John Shadock has held up well in clinical trials and his immune system fights the cancer by attacking the cells that grow back, the doctor notes. He thinks there may be something special about Shadock’s body that helps him live. Maybe it’s like a soil that is hostile to the seed (the tumor) and doesn’t allow it to grow.
John Shadock was also fit and active at the time of his diagnosis, which helps, and he has good family support, which is “extremely important,” Forsyth adds.

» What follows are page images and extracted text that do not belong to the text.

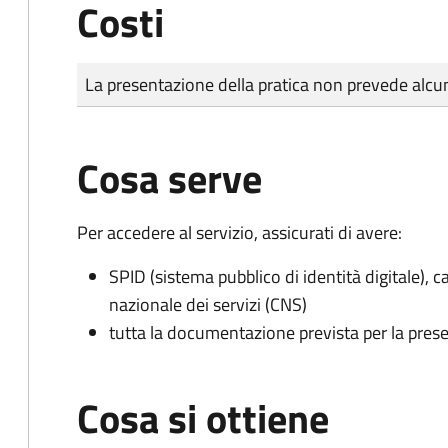
Costi
Tipo di pagamento
Importo
La presentazione della pratica non prevede al
Cosa serve
Per accedere al servizio, assicurati di avere:
SPID (sistema pubblico di identità digitale), ca
nazionale dei servizi (CNS)
tutta la documentazione prevista per la prese
Cosa si ottiene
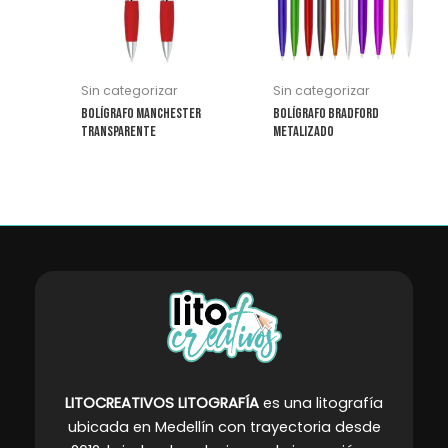
variantes.
variantes.
Las
Las
opciones
opciones
se
se
Sin categorizar
Sin categorizar
pueden
pueden
Bolígrafo Manchester
Bolígrafo Bradford
elegir
elegir
Transparente
Metalizado
en
en
la
la
página
página
de
de
producto
producto
LITOCREATIVOS LITOGRAFÍA
es una litografía
ubicada en Medellín con trayectoria desde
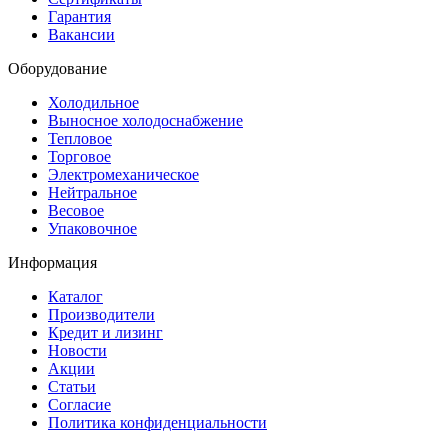
Гарантия
Вакансии
Оборудование
Холодильное
Выносное холодоснабжение
Тепловое
Торговое
Электромеханическое
Нейтральное
Весовое
Упаковочное
Информация
Каталог
Производители
Кредит и лизинг
Новости
Акции
Статьи
Согласие
Политика конфиденциальности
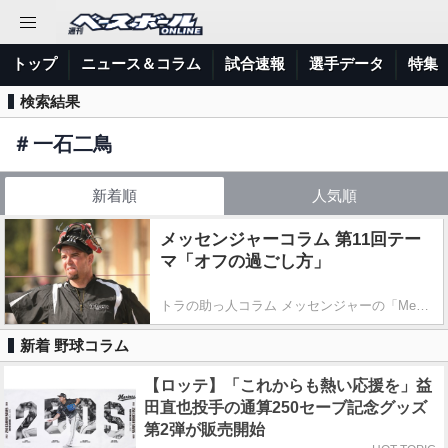
トップ
ニュース＆コラム
試合速報
選手データ
特集
検索結果
＃
一石二鳥
新着順
人気順
メッセンジャーコラム 第11回テー
マ「オフの過ごし方」
トラの助っ人コラム メッセンジャーの「Messe's Road」
新着 野球コラム
【ロッテ】「これからも熱い応援を」益
田直也投手の通算250セーブ記念グッズ
第2弾が販売開始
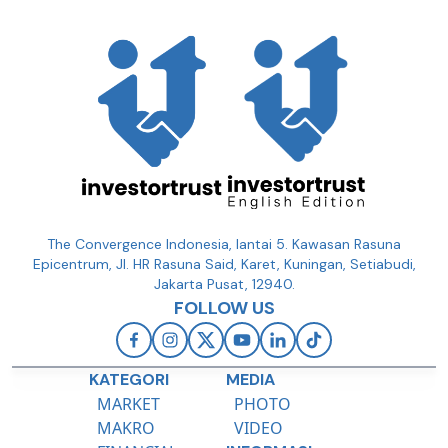
The Convergence Indonesia, lantai 5. Kawasan Rasuna
Epicentrum, Jl. HR Rasuna Said, Karet, Kuningan, Setiabudi,
Jakarta Pusat, 12940.
FOLLOW US
KATEGORI
MEDIA
MARKET
PHOTO
MAKRO
VIDEO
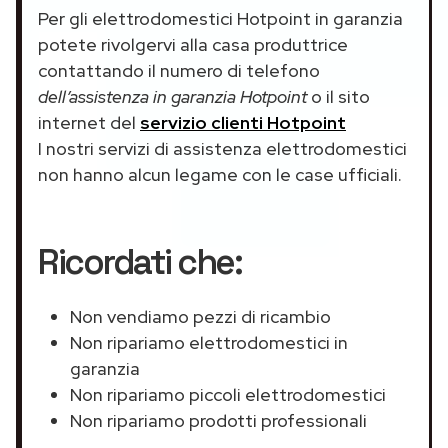
Per gli elettrodomestici Hotpoint in garanzia
potete rivolgervi alla casa produttrice
contattando il numero di telefono
dell’assistenza in garanzia Hotpoint
o il sito
internet del
servizio clienti Hotpoint
I nostri servizi di assistenza elettrodomestici
non hanno alcun legame con le case ufficiali.
Ricordati che:
Non vendiamo pezzi di ricambio
Non ripariamo elettrodomestici in
garanzia
Non ripariamo piccoli elettrodomestici
Non ripariamo prodotti professionali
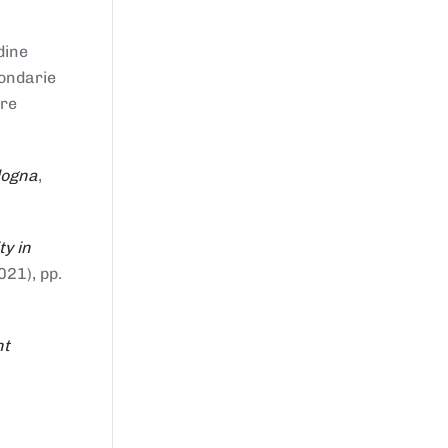
dine
condarie
tre
logna
,
ty in
021), pp.
nt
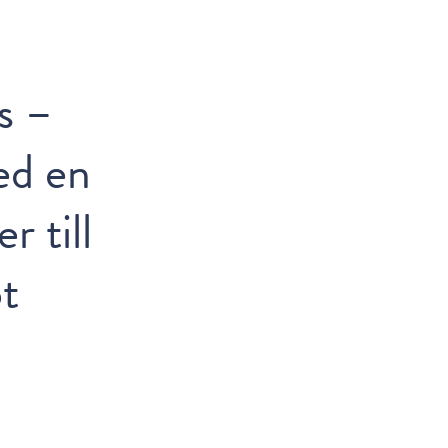
s –
ed en
r till
ot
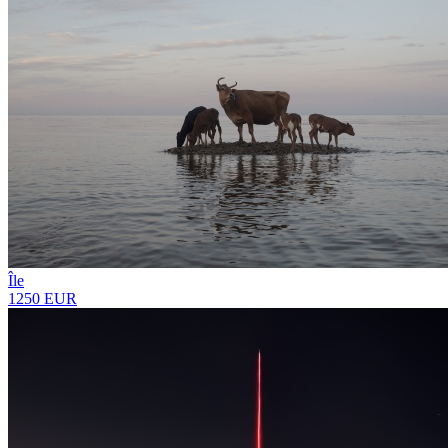
Île
1250 EUR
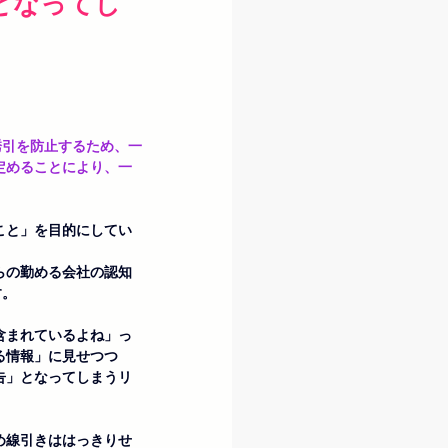
となってし
定めることにより、一
こと」を目的にしてい
らの勤める会社の認知
す。
含まれているよね」っ
る情報」に見せつつ
告」となってしまうリ
め線引きははっきりせ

John Shadock attributes one thing to his success: “Ali’s positive attitude, without a doubt,” he says of his wife. “She’s incredible.”
“It’s not a death sentence”
Ali Shadock remembers visiting the impressive glass Thorncrown Chapel in Arkansas after her husband was diagnosed and thinking, “Give me something we can manage and work with.”
“We’re going to figure it out,” she said of her mindset. “What’s next? What can we do? What are our options? There’s always options. There’s always some kind of hope. There’s always a different way to think or go about it.”
She has never missed a single doctor’s appointment and makes a point of celebrating every bit of progress. She says being proactive and trusting her instincts has been key in advocating for her husband.
Glioblastoma “hit the wrong couple,” the Shadocks write on their Instagram page, which is named after their motto, “Strong All Along.”
He says he feels physically fine, but suffers from short-term memory loss. He has retired for medical reasons and no longer drives.
Ali Shadock has good health insurance through her job, but it doesn’t cover everything. She has to pay out of pocket for a caregiver when she leaves the house, “an astronomically expensive necessity,” for fear that her husband won’t take his medication on time, will try to cook and leave the oven on, or will go for a walk and not know how to get home.
The couple is struggling with medical debt, but are grateful that life goes on.
“It’s not a death sentence,” says Ali Shadock.